> [Description of the task]
Could you copy each line of the listing below that has the word "format"?

> [The data]
§

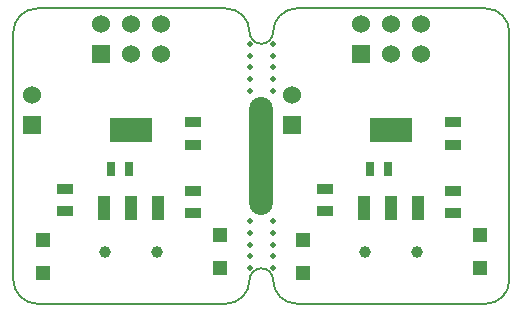
<source format=gbs>
G04 (created by PCBNEW (2012-nov-02)-testing) date Sun 20 Jan 2013 14:43:11 CET*
%MOIN*%
G04 Gerber Fmt 3.4, Leading zero omitted, Abs format*
%FSLAX34Y34*%
G01*
G70*
G90*
G04 APERTURE LIST*
%ADD10C,0.006*%
%ADD11C,0.00590551*%
%ADD12R,0.144X0.08*%
%ADD13R,0.04X0.08*%
%ADD14R,0.055X0.035*%
%ADD15R,0.06X0.06*%
%ADD16C,0.06*%
%ADD17C,0.0394*%
%ADD18R,0.0472441X0.0472441*%
%ADD19R,0.025X0.045*%
%ADD20C,0.019685*%
%ADD21O,0.0787402X0.393701*%
G04 APERTURE END LIST*
G54D10*
G54D11*
X48031Y-48425D02*
G75*
G03X47637Y-48031I-393J0D01*
G74*
G01*
X47637Y-48031D02*
G75*
G03X47244Y-48425I0J-393D01*
G74*
G01*
X47244Y-40157D02*
G75*
G03X47637Y-40551I393J0D01*
G74*
G01*
X47637Y-40551D02*
G75*
G03X48031Y-40157I0J393D01*
G74*
G01*
X39370Y-48425D02*
G75*
G03X40157Y-49212I787J0D01*
G74*
G01*
X46456Y-39370D02*
X40157Y-39370D01*
X40157Y-49212D02*
X46456Y-49212D01*
X39370Y-40157D02*
X39370Y-48425D01*
X46456Y-49212D02*
G75*
G03X47244Y-48425I0J787D01*
G74*
G01*
X47244Y-40157D02*
G75*
G03X46456Y-39370I-787J0D01*
G74*
G01*
X40157Y-39370D02*
G75*
G03X39370Y-40157I0J-787D01*
G74*
G01*
X48031Y-48425D02*
G75*
G03X48818Y-49212I787J0D01*
G74*
G01*
X55118Y-39370D02*
X48818Y-39370D01*
X55905Y-48425D02*
X55905Y-40157D01*
X48818Y-49212D02*
X55118Y-49212D01*
X55118Y-49212D02*
G75*
G03X55905Y-48425I0J787D01*
G74*
G01*
X55905Y-40157D02*
G75*
G03X55118Y-39370I-787J0D01*
G74*
G01*
X48818Y-39370D02*
G75*
G03X48031Y-40157I0J-787D01*
G74*
G01*
G54D12*
X43307Y-43424D03*
G54D13*
X43307Y-46024D03*
X42407Y-46024D03*
X44207Y-46024D03*
G54D14*
X41102Y-46123D03*
X41102Y-45373D03*
X45354Y-45451D03*
X45354Y-46201D03*
X45354Y-43168D03*
X45354Y-43918D03*
G54D15*
X42307Y-40893D03*
G54D16*
X42307Y-39893D03*
X43307Y-40893D03*
X43307Y-39893D03*
X44307Y-40893D03*
X44307Y-39893D03*
G54D15*
X40000Y-43255D03*
G54D16*
X40000Y-42255D03*
G54D17*
X44173Y-47480D03*
X42441Y-47480D03*
G54D18*
X40354Y-48188D03*
X40354Y-47086D03*
X46259Y-48031D03*
X46259Y-46929D03*
G54D19*
X42613Y-44724D03*
X43213Y-44724D03*
G54D12*
X51968Y-43424D03*
G54D13*
X51968Y-46024D03*
X51068Y-46024D03*
X52868Y-46024D03*
G54D14*
X49763Y-46123D03*
X49763Y-45373D03*
X54015Y-45451D03*
X54015Y-46201D03*
X54015Y-43168D03*
X54015Y-43918D03*
G54D15*
X50968Y-40893D03*
G54D16*
X50968Y-39893D03*
X51968Y-40893D03*
X51968Y-39893D03*
X52968Y-40893D03*
X52968Y-39893D03*
G54D15*
X48661Y-43255D03*
G54D16*
X48661Y-42255D03*
G54D17*
X52834Y-47480D03*
X51102Y-47480D03*
G54D18*
X49015Y-48188D03*
X49015Y-47086D03*
X54921Y-48031D03*
X54921Y-46929D03*
G54D19*
X51274Y-44724D03*
X51874Y-44724D03*
G54D20*
X48031Y-42125D03*
X48031Y-40551D03*
X48031Y-41732D03*
X48031Y-40944D03*
X48031Y-41338D03*
X47244Y-41338D03*
X47244Y-40944D03*
X47244Y-41732D03*
X47244Y-40551D03*
X47244Y-42125D03*
X48031Y-48031D03*
X48031Y-46456D03*
X48031Y-47637D03*
X48031Y-46850D03*
X48031Y-47244D03*
X47244Y-47244D03*
X47244Y-46850D03*
X47244Y-47637D03*
X47244Y-46456D03*
X47244Y-48031D03*
G54D21*
X47637Y-44291D03*
M02*

</source>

§

> [Output below]
<source format=gbs>
G04 Gerber Fmt 3.4, Leading zero omitted, Abs format*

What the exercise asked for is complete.